I was both surprised and delighted to learn that the Museum of Family History was mentioned on a radio program during the morning of July 12th. The program, "The Radio Rabbi," is on every Sunday morning from 9 to 10 a.m. and is hosted by Rabbi Barbara Aiello.
Rabbi Aiello, who hosts the morning radio program in the Tampa-Sarasota, Florida area, somehow found my website on the Internet and spoke about it (by herself) on her program for more than three minutes. She directly quoted parts of the introduction I wrote for the Yiddish World segment of the Museum (www.museumoffamilyhistory.com/y.htm).
I must admit that hearing someone on the radio speak glowingly about my own work felt very strange.
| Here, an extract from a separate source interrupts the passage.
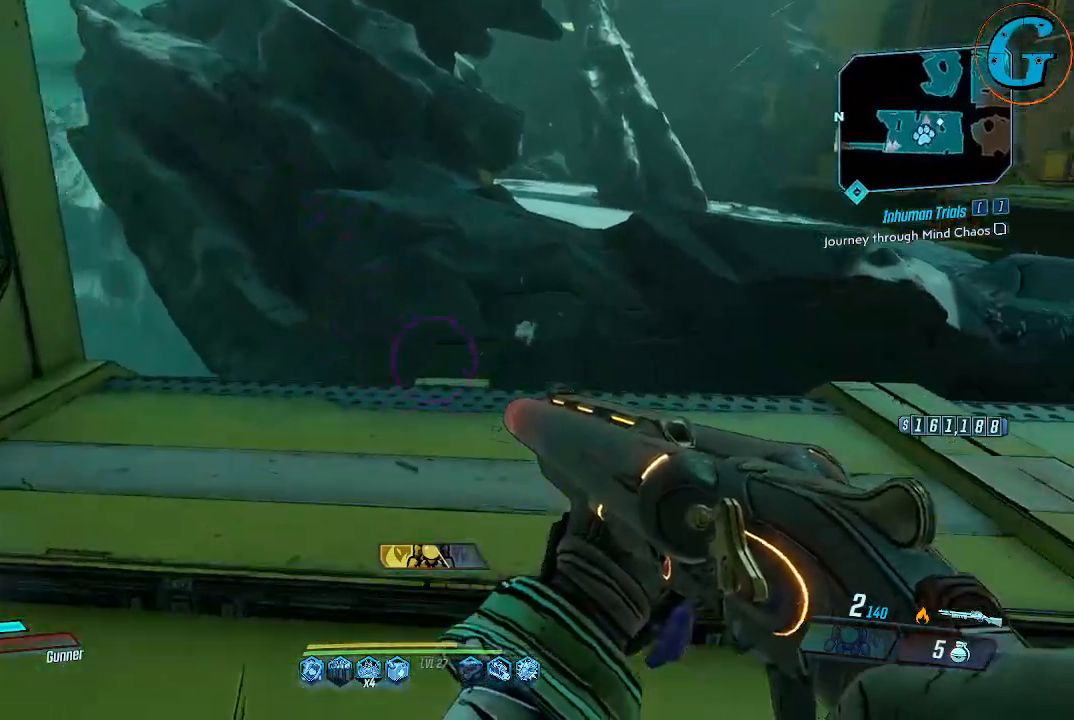
{"keys": ["w"], "mouse": [], "events": [[217, "w", "up"], [400, "w", "down"]]}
After all, someone was reading directly from my website, reading my sentiments, on the radio yet, for more than three minutes! This was quite a compliment. It goes to show you that with the Internet, word can spread quite quickly (hopefully always in a good way).
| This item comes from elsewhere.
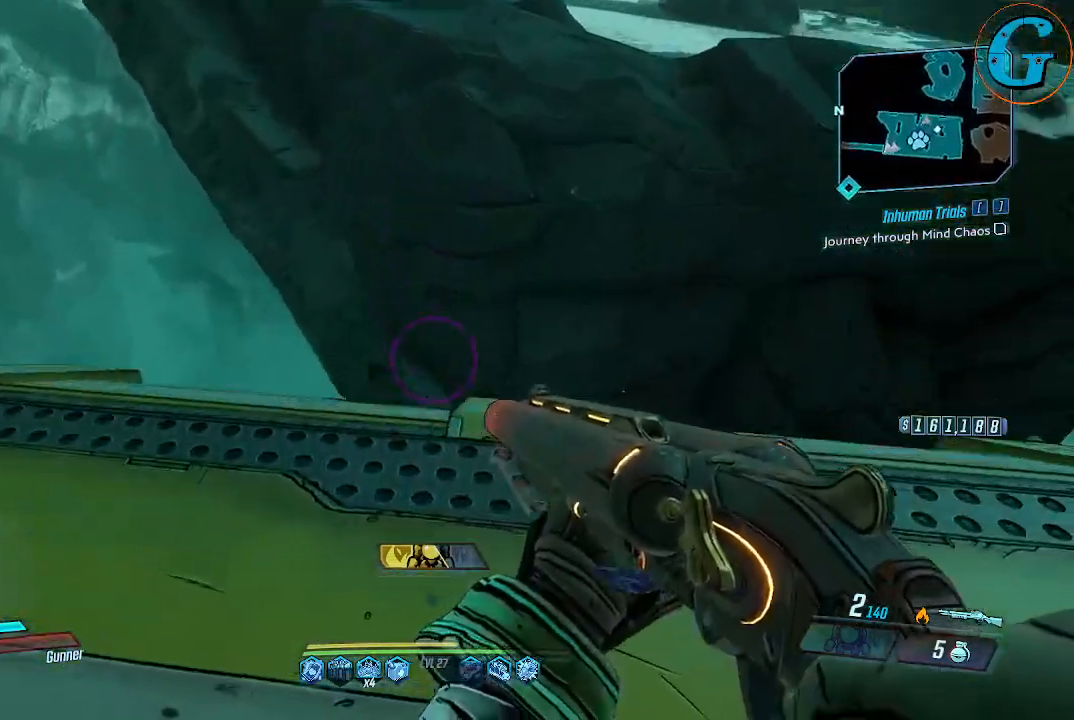
{"keys": ["a"], "mouse": [], "events": [[50, "w", "up"], [467, "a", "down"]]}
I hope, of course, that as many people as possible learn about the Museum of Family History, not just in the United States but all over the world. This can happen in a number of ways: on the radio, in the print media, and most often by word-of-mouth, email and the Internet.
Interestingly enough, Rabbi Barbara is the rabbi of the first active synagogue in Calabria, Italy, in over 500 years, and she is director of the Italian Jewish Cultural Center of Calabria (IjCCC), She is also the first woman rabbi and first modern liberal rabbi in Italy.
Here is a transcript of what Rabbi Aiello said about the Museum on Sunday A.M. July 12, 2009:
“Let me tell you a little bit about a wonderful website that I found called 'The Museum of Family History,’ and it is a virtual museum....you click on the website and you take a look at what’s in the museum virtually. And the museum itself is dedicated to keep the Yiddish language and culture alive, and [it is written]:
'As a second-generation Jewish-American growing up in New York, I had relatively little exposure to the Yiddish language. I heard Yiddish spoken at my grandparents' apartment in Brooklyn (especially when they didn't want me to know what they were saying), when they played the occasional recording of Yiddish music on the Victorola, and perhaps some Yiddish conversation in the shul. I have never taken a class in Yiddish, so I do try to study it a bit on my own from time to time.
So for most of my life then, I have had no true Yiddish speakers in my family. All I ever heard during this time from Yiddish and non-Yiddish speakers alike is how sad it was that there were so few Yiddish speakers left, that the language would eventually die out. Some did take pride in the fact that they could speak a few phrases in Yiddish or could understand a little when it was spoken. Others would have a sentimental connection to Yiddish, especially when they heard songs like "My Yiddishe Mame." Certainly, once their Yiddish-speaking parents passed on and the number of Yiddish speakers that they were exposed to diminished, their knowledge of Yiddish diminished too. Even in Eretz Israel, where there are still many Yiddish speakers, the preferred spoken language is Hebrew.
Now Yiddish as we know, is one of the few pan-European languages spoken before the Second World War. It imbued nearly every aspect of Jewish life and culture. And for this reason alone, such a loss of the language and culture would seem like a shanda (a shame) to anyone with a deep appreciation of Jewish history, and that the history of the wonderful world of Yiddish life is definitely worth saving…
Now one of the aims of the Museum of Family History is to keep the Yiddish language and culture alive; and how wonderful it would be to remind us in some small way many of those who were born into Yiddish-speaking families once again of the beauty of the Yiddish language and culture. Perhaps though, it is even more important to make newer generations aware of what role Yiddish played in Jewish life. Making people aware is perhaps all we can do as individuals.” That’s quite a lot. “In the absence of a multitude of Jewish communities that still speak Yiddish, without the hard work of many who could talk about the Yiddish language to their children and grandchildren or speak publicly to Jewish groups about the importance of preserving Yiddish culture, the forecasters of the extinction of the Yiddish language might be right. All we can do however is try however, from the depth of our Jewish souls, each in our own unique and heartfelt way.'"
My thanks to Rabbi Barbara Aiello for thinking enough of my work to mention it "on the air."